Negative Binomial Three Parameter Lindley Distribution and Its Properties

Many researchers have proposed mixed distributions as one of the most important methods for obtaining new probability distributions. Several studies have shown that mixed Negative Binomial distributions fits count data better than Poisson and Negative Binomial distribution itself. In this paper, we introduce a mixed distribution by mixing the distributions of negative binomial and three Parameter Lindley distribution. This new distribution has a thick tail and may be considered as an alternative for fitting count data with over dispersion. The parameters of the new distribution are estimated using MLE method and properties studied. Special cases of the new distribution and also identified. A simulation study carried out shows that the ML estimators give the parameter estimates close to the parameter when the sample is large, that is, the bias and variance of the parameter estimates decrease with increase in sample size showing the consistent nature of the new compound distribution.
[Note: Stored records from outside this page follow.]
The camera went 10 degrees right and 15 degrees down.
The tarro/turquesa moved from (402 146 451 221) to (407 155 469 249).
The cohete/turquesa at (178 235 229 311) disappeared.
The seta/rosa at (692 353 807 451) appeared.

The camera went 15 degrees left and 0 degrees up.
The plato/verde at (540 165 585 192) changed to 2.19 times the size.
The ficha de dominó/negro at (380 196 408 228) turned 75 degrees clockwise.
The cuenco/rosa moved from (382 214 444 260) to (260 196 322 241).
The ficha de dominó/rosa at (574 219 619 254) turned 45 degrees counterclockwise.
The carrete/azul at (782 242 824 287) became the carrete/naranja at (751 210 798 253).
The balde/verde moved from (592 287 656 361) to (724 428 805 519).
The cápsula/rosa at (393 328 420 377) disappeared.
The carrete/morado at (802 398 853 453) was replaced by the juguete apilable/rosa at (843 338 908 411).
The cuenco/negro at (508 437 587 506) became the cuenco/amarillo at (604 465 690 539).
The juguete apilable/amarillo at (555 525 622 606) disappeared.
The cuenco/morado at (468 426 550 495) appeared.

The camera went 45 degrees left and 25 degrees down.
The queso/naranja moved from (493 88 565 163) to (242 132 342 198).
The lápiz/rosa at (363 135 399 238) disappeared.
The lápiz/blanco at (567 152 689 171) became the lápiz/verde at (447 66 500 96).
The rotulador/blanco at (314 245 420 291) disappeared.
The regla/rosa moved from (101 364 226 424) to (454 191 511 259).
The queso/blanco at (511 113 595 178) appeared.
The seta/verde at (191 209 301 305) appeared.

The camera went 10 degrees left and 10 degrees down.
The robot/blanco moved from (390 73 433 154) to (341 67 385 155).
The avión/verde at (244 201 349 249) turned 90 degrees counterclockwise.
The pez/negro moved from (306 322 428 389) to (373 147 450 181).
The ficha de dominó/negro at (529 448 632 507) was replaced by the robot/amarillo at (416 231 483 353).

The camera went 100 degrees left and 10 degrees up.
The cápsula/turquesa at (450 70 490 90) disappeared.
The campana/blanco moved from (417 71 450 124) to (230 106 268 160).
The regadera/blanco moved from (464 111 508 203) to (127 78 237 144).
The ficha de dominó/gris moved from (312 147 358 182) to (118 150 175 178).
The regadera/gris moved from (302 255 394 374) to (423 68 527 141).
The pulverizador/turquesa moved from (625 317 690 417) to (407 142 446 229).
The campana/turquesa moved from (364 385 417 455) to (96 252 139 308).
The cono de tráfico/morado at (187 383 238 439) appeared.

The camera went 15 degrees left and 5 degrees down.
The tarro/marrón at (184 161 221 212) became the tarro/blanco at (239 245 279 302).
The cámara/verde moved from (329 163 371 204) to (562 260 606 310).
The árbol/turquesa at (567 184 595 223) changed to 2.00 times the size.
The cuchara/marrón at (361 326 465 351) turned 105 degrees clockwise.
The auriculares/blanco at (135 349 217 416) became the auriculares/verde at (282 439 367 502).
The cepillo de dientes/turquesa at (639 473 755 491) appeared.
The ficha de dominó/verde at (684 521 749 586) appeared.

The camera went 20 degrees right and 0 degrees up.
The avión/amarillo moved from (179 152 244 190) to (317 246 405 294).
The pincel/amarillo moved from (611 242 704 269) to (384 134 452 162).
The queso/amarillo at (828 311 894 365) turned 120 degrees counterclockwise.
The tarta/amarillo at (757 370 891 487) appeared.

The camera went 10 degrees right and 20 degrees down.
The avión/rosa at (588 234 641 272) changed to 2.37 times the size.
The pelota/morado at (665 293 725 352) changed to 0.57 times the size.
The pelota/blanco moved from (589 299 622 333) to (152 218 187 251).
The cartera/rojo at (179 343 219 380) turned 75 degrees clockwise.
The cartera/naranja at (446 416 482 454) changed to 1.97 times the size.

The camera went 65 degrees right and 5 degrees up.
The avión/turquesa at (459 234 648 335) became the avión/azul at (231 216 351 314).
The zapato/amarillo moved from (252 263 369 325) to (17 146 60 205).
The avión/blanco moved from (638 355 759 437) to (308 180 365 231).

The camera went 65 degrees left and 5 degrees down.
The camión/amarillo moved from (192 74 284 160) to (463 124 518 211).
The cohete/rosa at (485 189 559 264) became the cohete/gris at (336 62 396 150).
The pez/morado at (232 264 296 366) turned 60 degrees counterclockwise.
The study also compares the performance of the new distribution over distributions of Poisson, Negative Binomial, Negative Binomial oneParameter Lindley Distribution, Negative Binomial two Parameter distribution, three parameter Lindley distribution using a real count over dispersed dataset and the results shows that Negative Binomial three parameter Lindley distribution gave the smallest Kolmogorov Smirnov test statistic, AIC and BIC as compared to other distributions, hence the new distribution provided a better fit compared to other distributions under study for fitting over dispersed count data.